On 15 March 1987, as Personal Services – the film strenuously asserted not to be based on her life – hit cinemas, the Observer met ‘unlikely national heroine’ Cynthia Payne. ‘Madame Cyn’ firmly believed she had inspired it and the article was illustrated with eye-catching stills of Julie Walters as ‘Christine’ and her most outré clients.

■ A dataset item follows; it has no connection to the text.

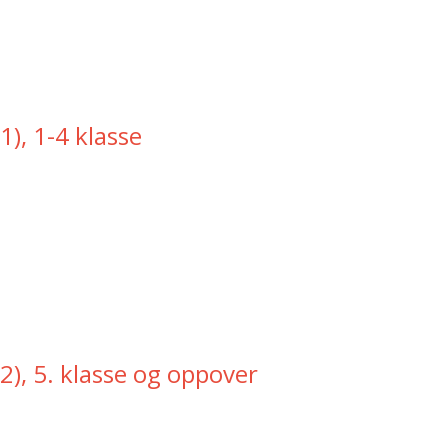
1), 1-4 klasse
2), 5. klasse og oppover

Like a talented scaffolder, Mrs P provided erections for the old, the ugly and infirm, the article explained, if any context were needed. Payne’s non-judgmental services, which could be purchased with luncheon vouchers, had assisted chaps keen to dress as babies, or who ‘could only come in the privacy of darkened cupboards’; those who wanted ‘whips and lesbian floorshows’ or what she called ‘a bit of mild humiliation’ (often, quite practically, involving Hoovering or weeding). ‘I was never strict enough with my slaves,’ she mused. ‘I wasn’t cruel enough.’

Like a talented scaffolder, Mrs P provided erections for the old, the ugly and infirm, the article explained

Payne held court surrounded by her seven cats at 32 Ambleside Avenue, Streatham, the address famously raided in 1978 and again in 1986. Aged 54, she was mid-beauty treatment. ‘Mars bars eaten in bed… three abortions, several police raids, a prison stretch, the early motherhood, which set her career in train’ had, the writer implied slightly ungallantly, left their mark, but Payne was a ‘fetchingly honest and ebullient’ interviewee, ‘The kind of woman your mother tugged you away from in the queue for the seaside ice-cream van.’

Payne talked more about family than work and how the one had led to the other. Her mother died when she was 11; her father, a drinker, ‘didn’t show us no affection’ and she only wanted ‘to fall in love’. It didn’t quite work out: teenage motherhood had closed down her career options; her son, in contrast, had become a chartered accountant. He hadn’t come to the Personal Services preview: ‘He doesn’t like to be the centre of attention, not like me,’ Payne said. ‘I think he worries about what his wife thinks, like all men do.’ Her beautician, Maria, gigglingly declared him ‘a bit of a hypocrite.’